This response encapsulates the difficult issues and legitimate concerns about how local government, and the many public services it delivers, should be organised and funded in Britain today.
But fears of greater variation as a result of devolution tend to ignore the reality that centralised funding doesn’t necessarily guarantee the same quality of services everywhere. In the same way, devolved funding doesn’t necessarily mean variable performance. For example, Finland has a world class education system, known for its good outcomes regardless of social background (the opposite of a postcode lottery) while at the same time operating a highly devolved system of local government, with local municipalities entirely responsible for funding and delivering school age education.
There are choices about how to devolve powers and what level of financial redistribution there is between places.
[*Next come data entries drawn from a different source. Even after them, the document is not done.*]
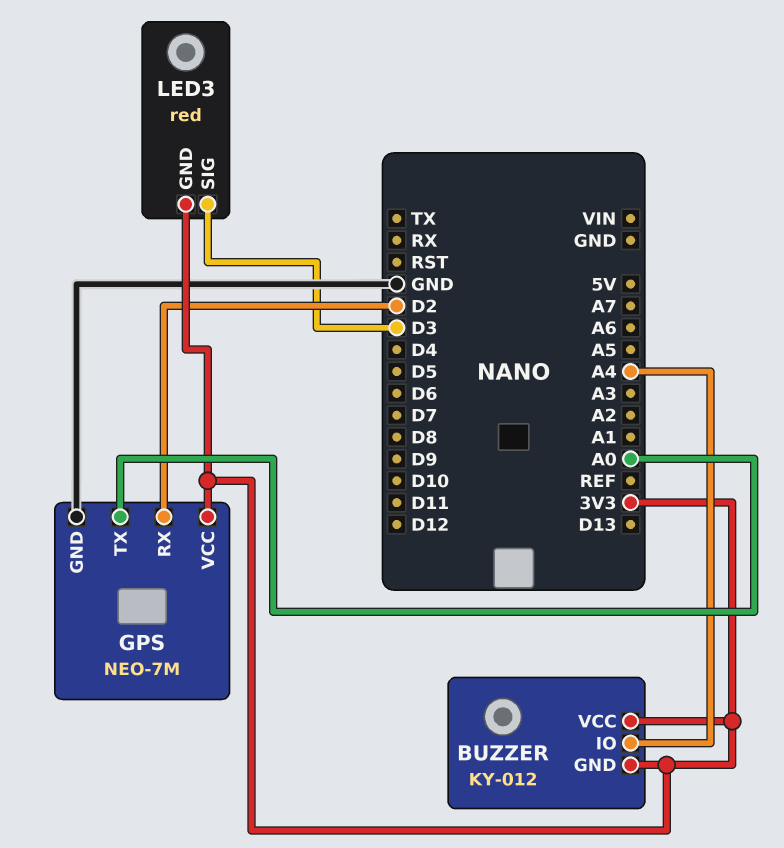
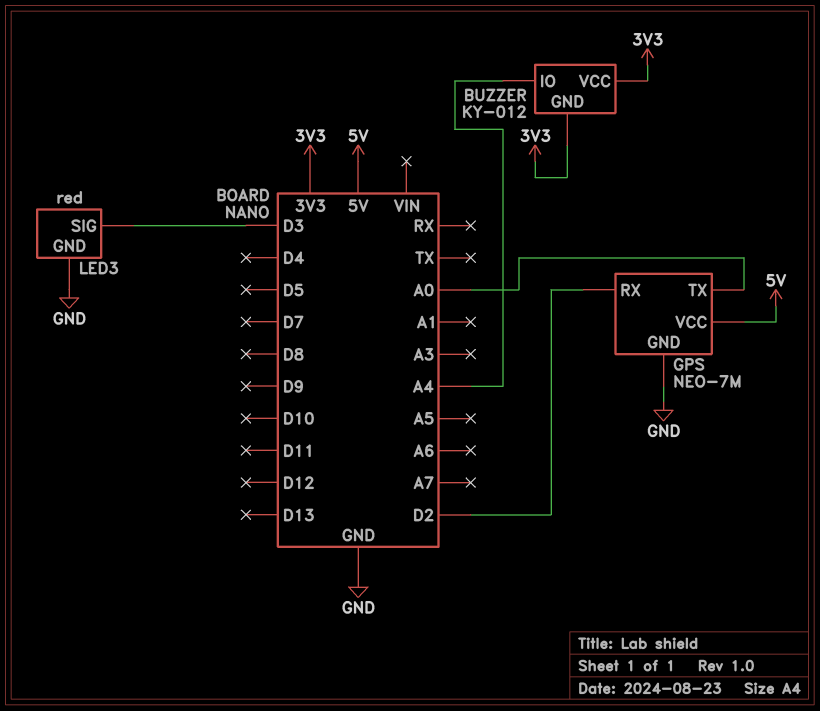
GPS pin VCC: 3V3 -> 5V
LED3 pin GND: 3V3 -> GND

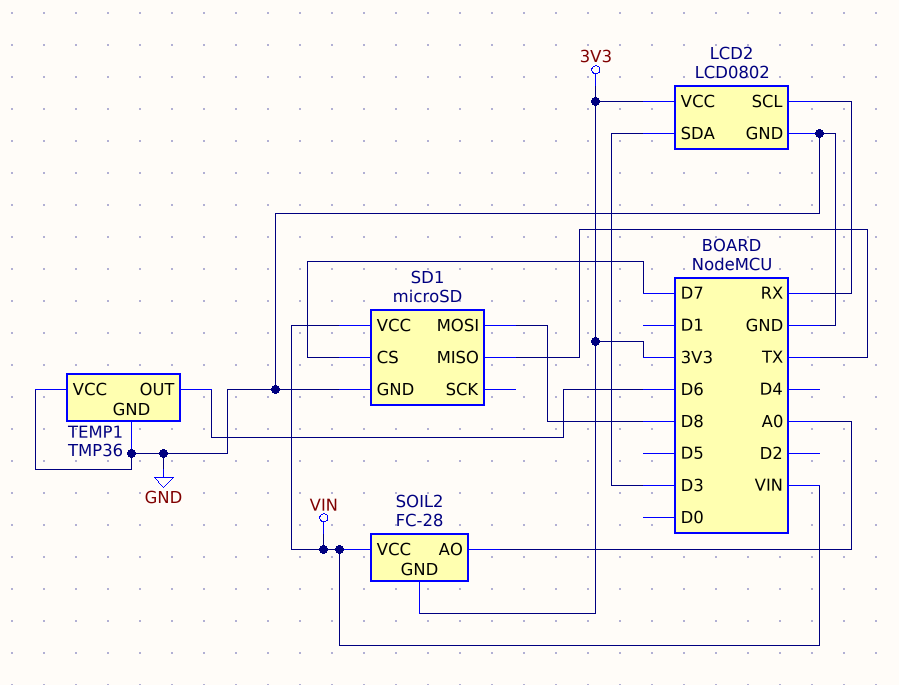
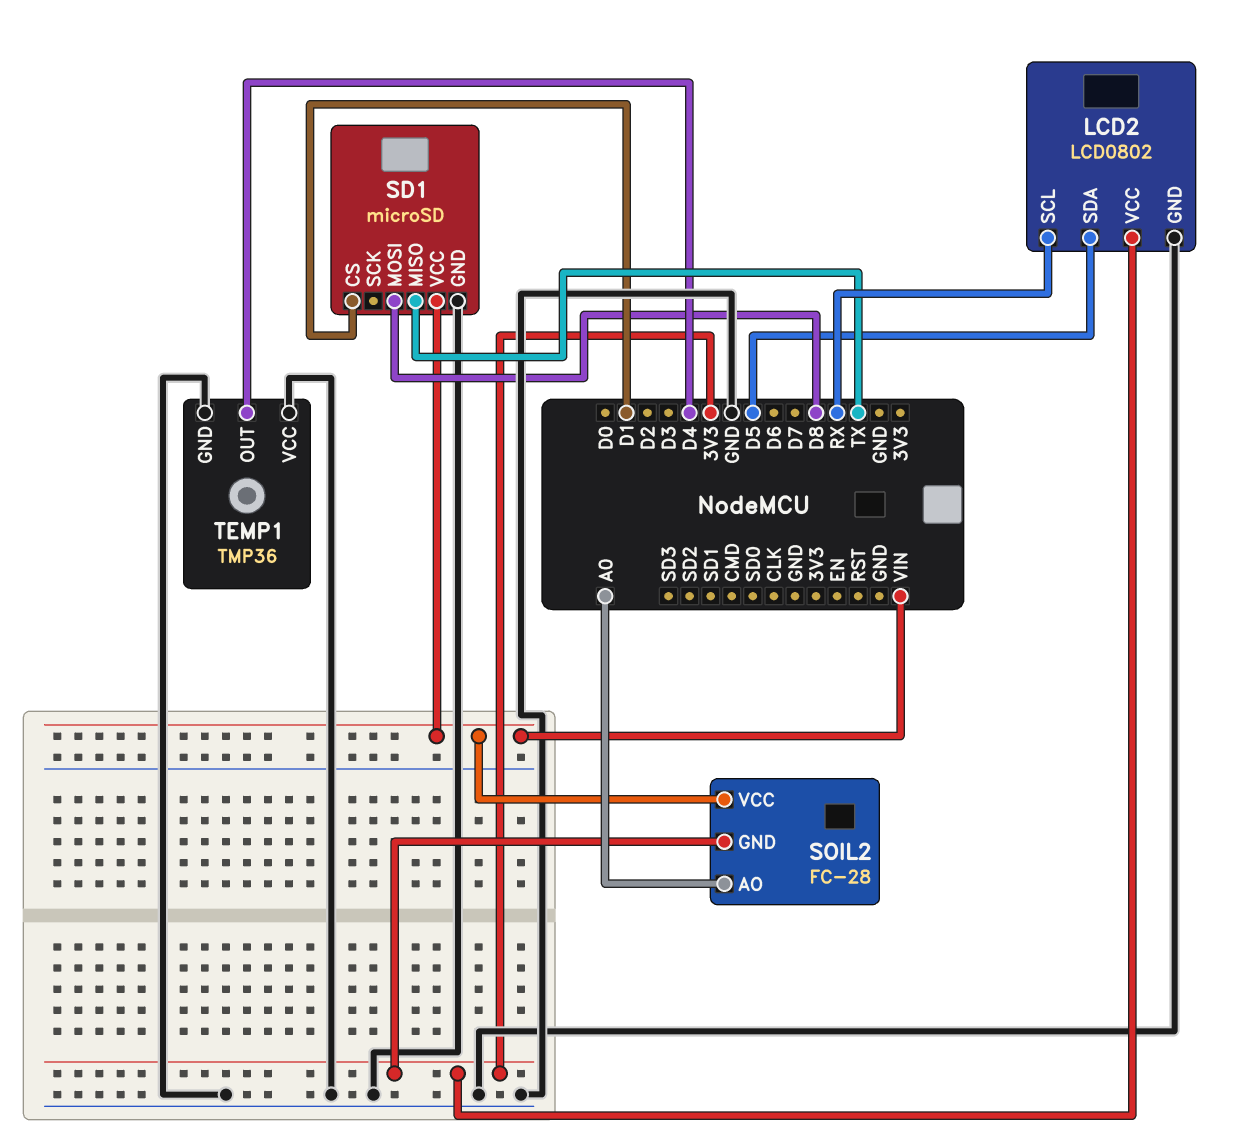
LCD2 pin SDA: D3 -> D5
SD1 pin CS: D7 -> D1
TEMP1 pin OUT: D6 -> D4

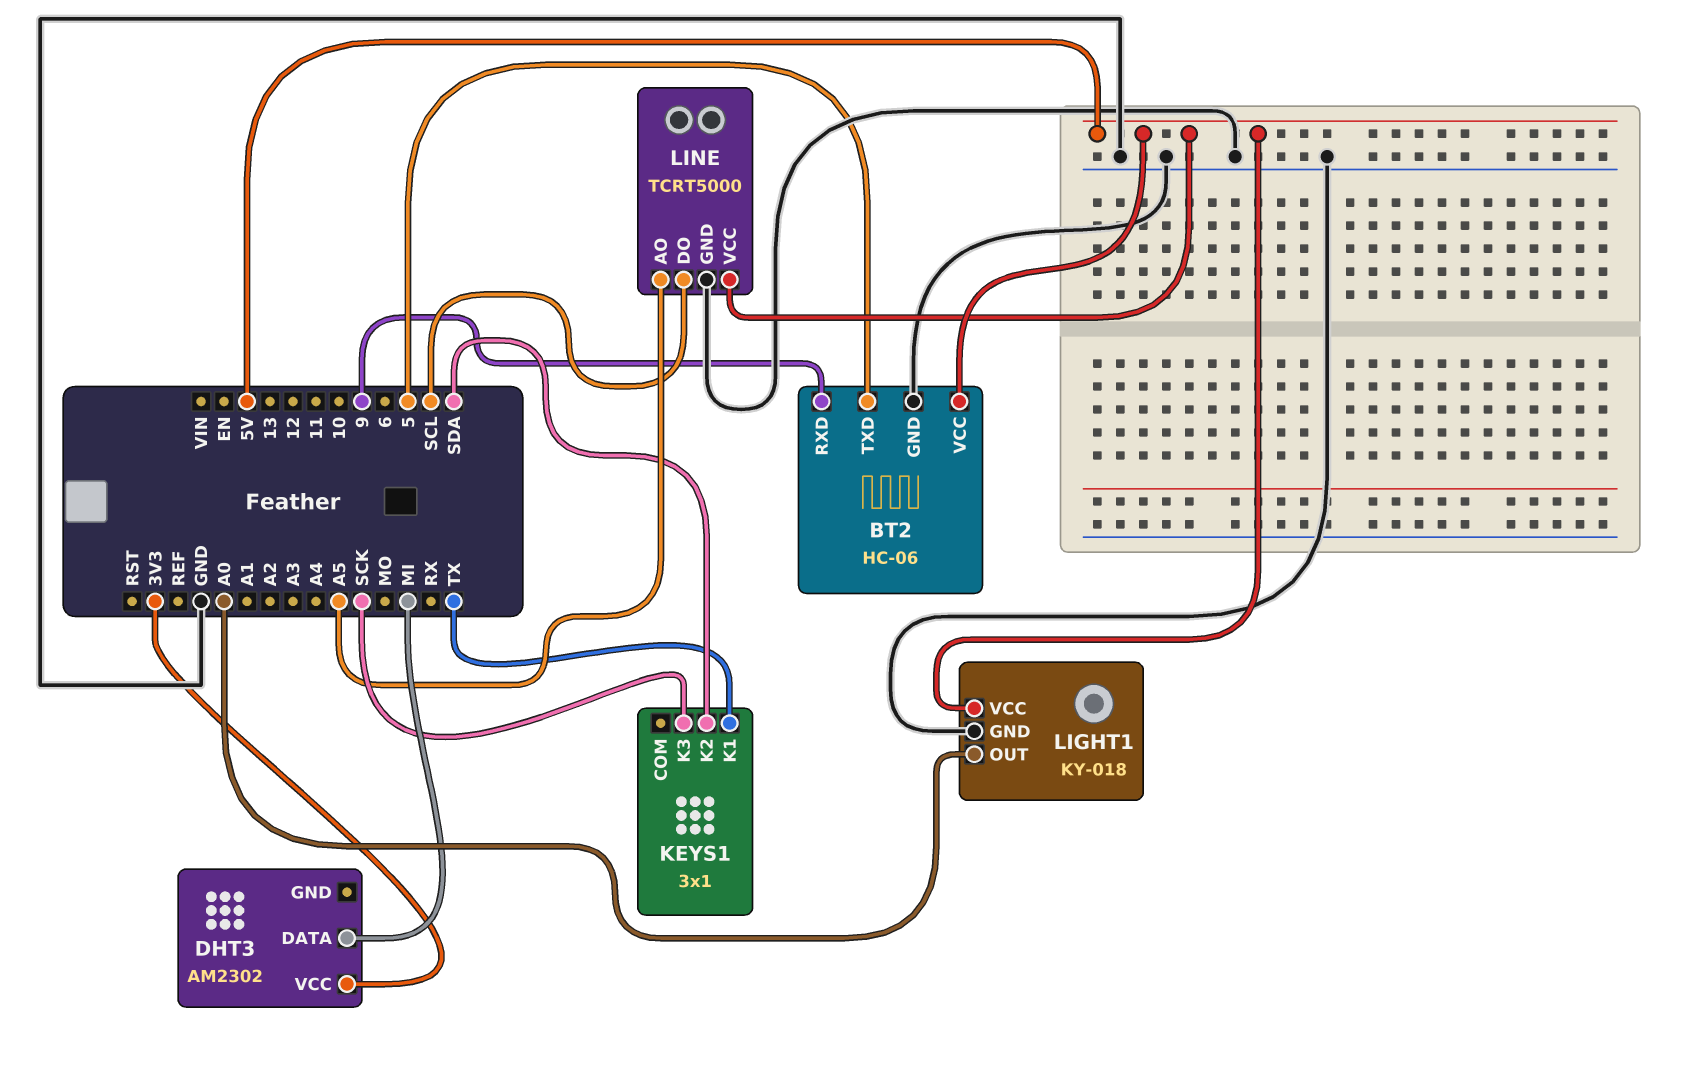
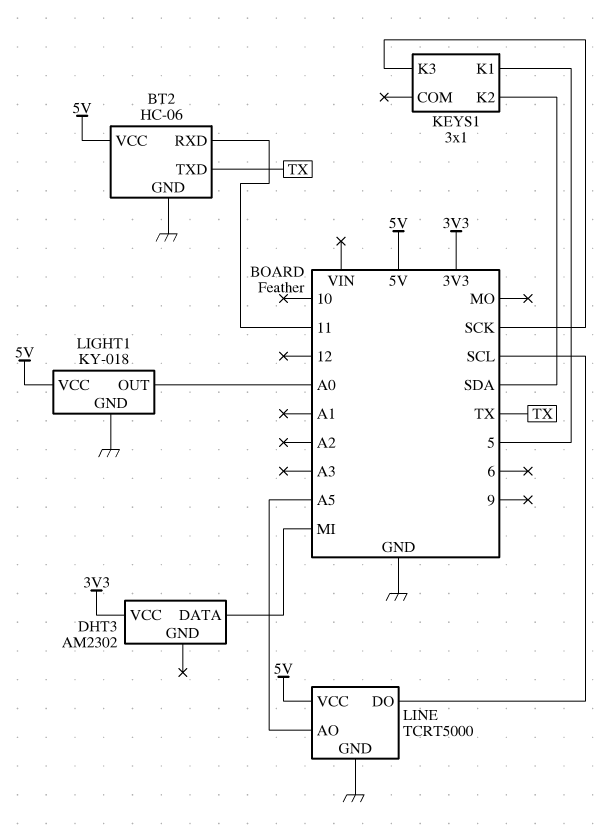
BT2 pin RXD: 9 -> 11
BT2 pin TXD: 5 -> TX
KEYS1 pin K1: TX -> 5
Designing a system that balances the need for cities to have the freedom to support growth, while maintaining a safety net for those places less able to generate revenues, will be challenging but it is doable.
Whatever that system looks like, increasing (or at the very least, maintaining) funding is vital for cities to continue to deliver the public services they do now. The direction of travel set by the Government in the recent Spending Review means there are limited choices when it comes to achieving this, especially over the next five years. Grants are out (or at very least significantly reduced and unlikely to increase) and the devolution of business rates from 2019-20 signals that cities will be expected to generate more revenue themselves to offset these grant cuts.
Our latest report, Beyond business rates, explores the implications of a more devolved funding system for local government in the UK. It argues that the Government should go further in order to encourage places to boost economic growth, and create a sustainable funding base for local government in the future.
In particular, we have called for the Government to devolve control over land and property tax revenue (worth £57bn in 2014/15) alongside the business rate to local leaders, together with the responsibility for running and funding local housing benefit. Doing so would give local authorities responsibility and control for 41 per cent of their spending (based on 2014/15 figures), compared to just 19 per cent in the current system of funding – enabling local leaders to take spending decisions which better meet the needs of their economies.
The report also argues that places should also be able to retain a significant proportion of these revenues locally. This would create strong incentives for cities to invest in the things that can make a difference to their local economy, such as housing, skills and infrastructure. This would in turn generate more revenue for them to reinvest and more revenue for the overall local government funding pot to be redistributed to places with weaker economies. Under our proposed system, greater levels of local revenue retention would also mean larger sums to be redistributed to other places.
In the years ahead, cities and local government more generally will have to adapt to a significantly different funding environment, one that is much more dependent on locally generated growth-based revenues and much less reliant on central government needs-based grants. In this context, it is vital that fears of a public services ‘postcode lottery’ should not prevent places from accessing the growth tools and incentives they need to respond to the pressures that they face.